A contract of sale was settlement occurred in the 2013-14 financial year.
The delay in selling the property was due to the life interest granted to individual B and the complexity of the estate.
The administration of the estate affairs could not be completed until the life interest had ended.
Relevant legislative provisions
Income Tax Assessment Act 1997 subsection 118-195(1)
Reasons for decision
Question 1, 2 and 3
Subsection 118-195(1) of the ITAA 1997 allows you to disregard a capital gain (or loss) made on the disposal of a property acquired from a deceased estate, if certain conditions are satisfied. The conditions relevant to your circumstances are:
• the deceased acquired the ownership interest prior to 20 September 1985 or
• the property was acquired by the deceased on or after 20 September 1985 and the dwelling was the deceased's main residence just before the deceased's death and was not then being used for the purpose of producing assessable income, and
• your ownership interest ends within 2 years of the deceased's death, or within a longer period allowed by the Commissioner.
In this case the deceased and their late spouse acquired a property prior to 20 September 1985. When their spouse passed away, the deceased became the sole owner of the property.
When the deceased passed away, they granted a life interest to individual B. The life tenant lived in the property until they passed away.
Subsection 118-119(1) of the ITAA 1997 applies where the property is acquired from a deceased estate.

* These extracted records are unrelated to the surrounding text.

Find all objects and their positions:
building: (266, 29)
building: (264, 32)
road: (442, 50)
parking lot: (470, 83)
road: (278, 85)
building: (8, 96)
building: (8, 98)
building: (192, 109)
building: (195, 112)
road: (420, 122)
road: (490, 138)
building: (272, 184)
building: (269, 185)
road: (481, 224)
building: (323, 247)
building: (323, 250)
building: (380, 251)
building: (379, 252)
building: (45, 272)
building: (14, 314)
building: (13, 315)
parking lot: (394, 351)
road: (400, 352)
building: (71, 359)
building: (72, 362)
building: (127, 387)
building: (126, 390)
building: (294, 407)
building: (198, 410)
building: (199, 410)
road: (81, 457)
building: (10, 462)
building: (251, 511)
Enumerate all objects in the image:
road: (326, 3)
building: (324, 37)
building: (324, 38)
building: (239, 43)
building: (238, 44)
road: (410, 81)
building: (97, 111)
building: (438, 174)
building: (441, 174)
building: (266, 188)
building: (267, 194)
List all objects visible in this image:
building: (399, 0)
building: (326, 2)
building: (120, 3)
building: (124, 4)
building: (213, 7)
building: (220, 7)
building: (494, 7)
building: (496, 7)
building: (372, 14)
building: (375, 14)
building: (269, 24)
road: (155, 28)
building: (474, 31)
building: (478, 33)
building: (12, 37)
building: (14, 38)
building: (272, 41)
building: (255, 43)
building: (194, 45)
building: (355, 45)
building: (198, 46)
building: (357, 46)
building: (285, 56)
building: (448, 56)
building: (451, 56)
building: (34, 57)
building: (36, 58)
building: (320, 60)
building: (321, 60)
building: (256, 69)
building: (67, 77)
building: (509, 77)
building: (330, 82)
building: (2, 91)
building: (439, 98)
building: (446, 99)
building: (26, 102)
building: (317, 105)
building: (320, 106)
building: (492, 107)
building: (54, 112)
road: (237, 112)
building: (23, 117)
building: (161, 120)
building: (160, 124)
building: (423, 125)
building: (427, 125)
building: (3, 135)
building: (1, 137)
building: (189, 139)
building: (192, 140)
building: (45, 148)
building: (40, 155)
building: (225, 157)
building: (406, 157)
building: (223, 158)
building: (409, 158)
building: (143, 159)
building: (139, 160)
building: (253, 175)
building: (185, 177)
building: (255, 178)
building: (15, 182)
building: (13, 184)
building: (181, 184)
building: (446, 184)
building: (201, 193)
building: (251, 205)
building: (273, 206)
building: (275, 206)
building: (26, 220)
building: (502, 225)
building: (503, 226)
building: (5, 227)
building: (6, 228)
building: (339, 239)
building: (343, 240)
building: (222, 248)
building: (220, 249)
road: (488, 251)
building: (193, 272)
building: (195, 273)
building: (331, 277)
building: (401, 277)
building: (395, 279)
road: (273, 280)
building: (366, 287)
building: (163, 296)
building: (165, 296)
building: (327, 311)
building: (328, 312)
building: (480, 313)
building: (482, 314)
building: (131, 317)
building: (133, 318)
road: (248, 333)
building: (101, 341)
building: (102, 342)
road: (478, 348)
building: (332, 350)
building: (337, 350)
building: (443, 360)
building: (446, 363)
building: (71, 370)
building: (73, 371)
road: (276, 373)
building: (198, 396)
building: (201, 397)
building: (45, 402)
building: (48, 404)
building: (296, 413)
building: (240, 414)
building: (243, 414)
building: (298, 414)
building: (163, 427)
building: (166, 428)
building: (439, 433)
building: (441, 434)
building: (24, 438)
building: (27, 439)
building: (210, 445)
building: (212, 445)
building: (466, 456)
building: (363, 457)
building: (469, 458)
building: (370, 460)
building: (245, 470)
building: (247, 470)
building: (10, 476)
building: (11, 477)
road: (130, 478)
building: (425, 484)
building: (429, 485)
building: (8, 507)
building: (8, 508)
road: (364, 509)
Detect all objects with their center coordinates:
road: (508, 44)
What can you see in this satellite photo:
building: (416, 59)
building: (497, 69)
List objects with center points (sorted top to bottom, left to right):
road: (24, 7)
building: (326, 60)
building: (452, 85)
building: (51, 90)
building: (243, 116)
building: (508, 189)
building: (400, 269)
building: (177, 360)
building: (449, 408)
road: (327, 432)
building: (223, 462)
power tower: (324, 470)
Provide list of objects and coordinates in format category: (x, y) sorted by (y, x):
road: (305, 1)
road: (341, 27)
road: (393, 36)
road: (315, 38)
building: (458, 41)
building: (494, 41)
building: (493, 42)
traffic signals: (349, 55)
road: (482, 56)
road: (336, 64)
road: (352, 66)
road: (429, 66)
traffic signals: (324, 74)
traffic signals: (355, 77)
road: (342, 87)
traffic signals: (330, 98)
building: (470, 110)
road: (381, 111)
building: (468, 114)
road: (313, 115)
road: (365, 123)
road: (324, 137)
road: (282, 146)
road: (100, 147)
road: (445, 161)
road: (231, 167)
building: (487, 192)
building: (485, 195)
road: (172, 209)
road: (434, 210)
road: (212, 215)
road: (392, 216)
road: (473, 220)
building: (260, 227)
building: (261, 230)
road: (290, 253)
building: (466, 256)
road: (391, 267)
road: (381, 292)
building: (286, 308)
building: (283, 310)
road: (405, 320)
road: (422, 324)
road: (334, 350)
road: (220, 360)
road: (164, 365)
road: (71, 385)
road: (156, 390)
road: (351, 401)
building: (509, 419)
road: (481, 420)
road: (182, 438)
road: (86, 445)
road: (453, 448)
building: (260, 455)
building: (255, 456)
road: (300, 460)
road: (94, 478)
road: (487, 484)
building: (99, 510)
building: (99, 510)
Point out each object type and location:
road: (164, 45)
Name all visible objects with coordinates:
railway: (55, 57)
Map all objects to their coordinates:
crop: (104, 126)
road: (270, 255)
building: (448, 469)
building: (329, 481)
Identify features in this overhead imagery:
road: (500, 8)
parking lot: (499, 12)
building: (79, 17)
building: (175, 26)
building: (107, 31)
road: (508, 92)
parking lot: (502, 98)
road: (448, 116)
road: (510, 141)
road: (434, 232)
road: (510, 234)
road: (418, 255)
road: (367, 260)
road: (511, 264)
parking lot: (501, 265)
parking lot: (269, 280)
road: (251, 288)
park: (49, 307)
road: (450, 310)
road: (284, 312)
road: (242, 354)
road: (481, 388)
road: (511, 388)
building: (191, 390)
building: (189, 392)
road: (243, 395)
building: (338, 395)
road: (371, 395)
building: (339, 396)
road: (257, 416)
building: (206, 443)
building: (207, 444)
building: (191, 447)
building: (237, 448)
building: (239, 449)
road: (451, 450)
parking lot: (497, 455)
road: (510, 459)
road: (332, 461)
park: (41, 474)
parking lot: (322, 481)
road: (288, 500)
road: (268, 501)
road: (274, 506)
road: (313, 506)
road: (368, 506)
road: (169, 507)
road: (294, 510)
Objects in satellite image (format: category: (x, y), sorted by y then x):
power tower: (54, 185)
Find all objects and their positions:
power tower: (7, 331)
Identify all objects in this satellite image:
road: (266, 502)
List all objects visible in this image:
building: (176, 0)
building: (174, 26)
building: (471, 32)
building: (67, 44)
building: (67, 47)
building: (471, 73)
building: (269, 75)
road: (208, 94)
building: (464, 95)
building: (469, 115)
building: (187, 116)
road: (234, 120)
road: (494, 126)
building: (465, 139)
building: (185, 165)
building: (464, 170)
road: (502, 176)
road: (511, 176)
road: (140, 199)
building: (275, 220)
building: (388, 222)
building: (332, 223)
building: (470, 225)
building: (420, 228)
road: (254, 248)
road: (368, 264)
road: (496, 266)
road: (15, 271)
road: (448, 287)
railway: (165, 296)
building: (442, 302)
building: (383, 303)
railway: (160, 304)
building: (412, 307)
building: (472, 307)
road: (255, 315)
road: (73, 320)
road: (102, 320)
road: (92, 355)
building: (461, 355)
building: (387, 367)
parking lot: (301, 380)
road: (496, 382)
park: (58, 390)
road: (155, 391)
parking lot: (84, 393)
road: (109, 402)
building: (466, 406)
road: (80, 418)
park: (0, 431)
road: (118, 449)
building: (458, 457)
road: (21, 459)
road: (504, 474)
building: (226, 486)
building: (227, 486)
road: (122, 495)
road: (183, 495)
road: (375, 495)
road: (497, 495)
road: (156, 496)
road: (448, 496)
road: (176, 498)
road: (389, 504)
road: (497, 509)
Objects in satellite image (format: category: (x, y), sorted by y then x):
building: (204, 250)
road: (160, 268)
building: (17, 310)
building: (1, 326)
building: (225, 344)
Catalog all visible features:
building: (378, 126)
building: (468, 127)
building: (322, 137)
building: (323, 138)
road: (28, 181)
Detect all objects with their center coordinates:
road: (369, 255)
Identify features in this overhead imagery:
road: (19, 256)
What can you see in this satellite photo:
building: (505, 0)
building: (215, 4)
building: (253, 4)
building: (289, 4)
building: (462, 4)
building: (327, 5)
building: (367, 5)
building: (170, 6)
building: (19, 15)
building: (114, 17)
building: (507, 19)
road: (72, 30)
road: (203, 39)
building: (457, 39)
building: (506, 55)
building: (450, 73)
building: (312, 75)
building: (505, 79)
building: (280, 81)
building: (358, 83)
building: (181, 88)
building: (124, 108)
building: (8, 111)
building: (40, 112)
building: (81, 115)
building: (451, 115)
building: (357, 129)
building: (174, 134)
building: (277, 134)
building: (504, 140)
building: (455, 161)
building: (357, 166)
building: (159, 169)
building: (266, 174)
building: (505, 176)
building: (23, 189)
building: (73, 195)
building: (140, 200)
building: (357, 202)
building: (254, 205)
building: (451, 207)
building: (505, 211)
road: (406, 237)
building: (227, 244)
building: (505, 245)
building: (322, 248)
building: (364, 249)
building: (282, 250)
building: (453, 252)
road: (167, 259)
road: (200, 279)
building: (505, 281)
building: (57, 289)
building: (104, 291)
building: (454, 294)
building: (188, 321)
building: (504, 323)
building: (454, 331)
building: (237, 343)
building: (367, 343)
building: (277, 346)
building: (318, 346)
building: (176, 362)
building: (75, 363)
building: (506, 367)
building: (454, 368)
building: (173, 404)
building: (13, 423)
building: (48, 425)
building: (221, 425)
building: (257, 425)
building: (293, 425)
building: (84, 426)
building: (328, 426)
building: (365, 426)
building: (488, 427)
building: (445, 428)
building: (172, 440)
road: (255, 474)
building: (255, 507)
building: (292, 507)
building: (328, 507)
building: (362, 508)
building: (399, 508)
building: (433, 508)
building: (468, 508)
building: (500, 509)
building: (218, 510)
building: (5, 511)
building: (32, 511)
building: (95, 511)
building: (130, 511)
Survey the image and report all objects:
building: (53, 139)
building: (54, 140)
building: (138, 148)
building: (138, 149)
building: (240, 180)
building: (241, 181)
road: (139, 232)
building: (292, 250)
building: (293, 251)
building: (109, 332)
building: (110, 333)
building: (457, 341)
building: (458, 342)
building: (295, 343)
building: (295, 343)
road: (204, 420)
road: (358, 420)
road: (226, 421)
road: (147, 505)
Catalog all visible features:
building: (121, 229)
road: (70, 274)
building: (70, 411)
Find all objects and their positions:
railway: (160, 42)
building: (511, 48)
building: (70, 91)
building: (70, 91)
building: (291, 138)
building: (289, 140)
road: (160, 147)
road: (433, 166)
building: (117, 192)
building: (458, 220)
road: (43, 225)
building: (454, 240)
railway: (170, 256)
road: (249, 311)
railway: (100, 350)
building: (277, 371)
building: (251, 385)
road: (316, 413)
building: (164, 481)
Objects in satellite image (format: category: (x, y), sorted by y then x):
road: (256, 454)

In this case, the property was acquired by the Trustees from the deceased estate of individual A, not individual B. The two year time period outlined above begins when the deceased passed away and not on the date of death of the life tenant. Therefore, the Estate will only be entitled to a full main residence exemption if the Commissioner extends the two year time period.
Extension of time
The Commissioner would be expected to exercise the discretion where the complexity of the deceased estate delays the completion of administration of the estate. In determining whether or not to grant an extension the Commissioner is expected to consider whether and to what extent the dwelling is used to produce assessable income and how long the trustee or beneficiary held it.
Application to your circumstances
In this case, the delay in selling the property was due to the life interest granted to individual B. When individual B passed away, the Trustees attempted to sell the property but were unable to do so due to a caveat that had been placed on the property. Once this issue was resolved, the property was placed on the market for sale and an auction was held. The property eventually sold in the 2013-14 financial year
We accept that the delay in selling the property was caused by the complexity of the estate. Having considered the relevant facts, the Commissioner is able to apply his discretion under subsection 118-195(1) of the ITAA 1997 and allow an extension to the two year time limit.
As a result of extending the two year time limit, the conditions contained in section 118-195 of the ITAA 1997 will be satisfied. Accordingly, any capital gain or loss that arises as a result of the disposal of the property can be disregarded.
Question 4, 5 and 6
As the Commissioner has granted an extension of time to apply the main residence exemption these questions are not relevant.